Pour preuve, l'application AIKiss.AI, particulièrement mise en avant sur les plateformes, propose aux adultes "qui recherchent du contenu plus explicite" de cliquer sur la fonctionnalité "cum kissing videos" (des montages incluant le contact de sperme avec la bouche).
"C'est incroyablement effrayant", alerte Alice Siregar.
D'autant que certaines applications s'adressent à un public très jeune.

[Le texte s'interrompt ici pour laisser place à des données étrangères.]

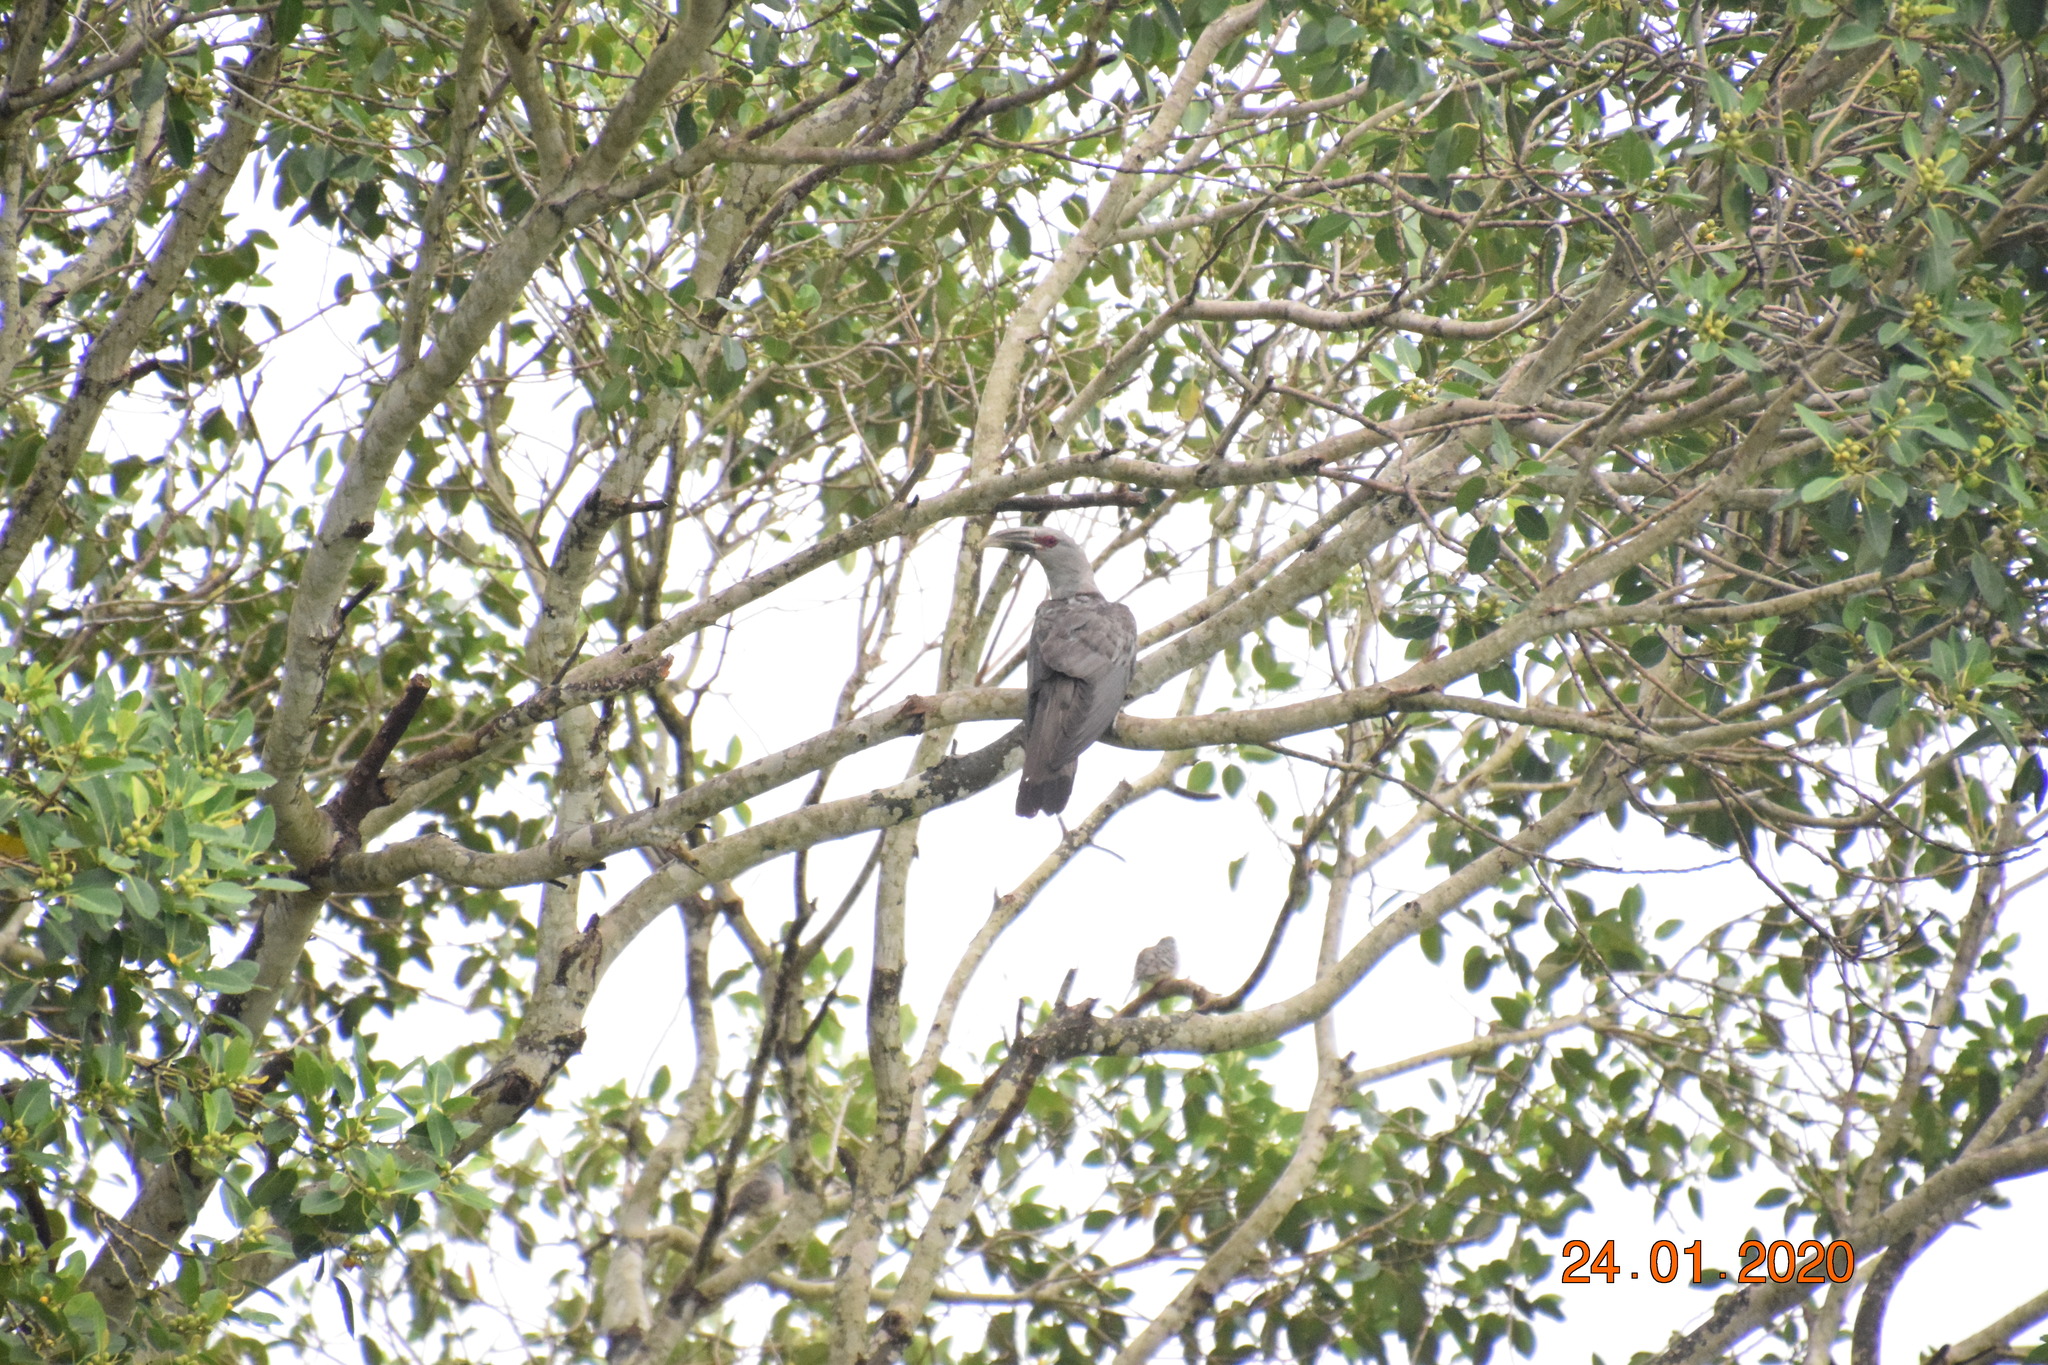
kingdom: Animalia
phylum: Chordata
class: Aves
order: Cuculiformes
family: Cuculidae
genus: Scythrops
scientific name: Scythrops novaehollandiae
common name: Channel-billed cuckoo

Par exemple, Fotorama, répertorié comme "générateur de vidéos de bisous et de câlins", est considéré comme sûr pour les personnes âgées de quatre ans et plus dans la boutique d'applications iOS, et sûr pour "tout le monde" sur le Google Play.
Selon les constatations de Tech&Co, les publicités pour ces applications "Kiss AI" sont encore en ligne sur Instagram et Meta. "Ces annonces de 'baisers par IA' n'enfreignaient pas les politiques de l'entreprise", rappelle un porte-parole du groupe à Forbes.
De son côté, Tiktok a supprimé les publicités de ces outils d'IA. L'application de vidéos courtes exige des annonceurs qu'ils "obtiennent le consentement des personnalités publiques ou privées représentées dans leurs publicités, même si celles-ci sont générées par l'IA", rappelle Ariane de Selliers, porte-parole de l'entreprise.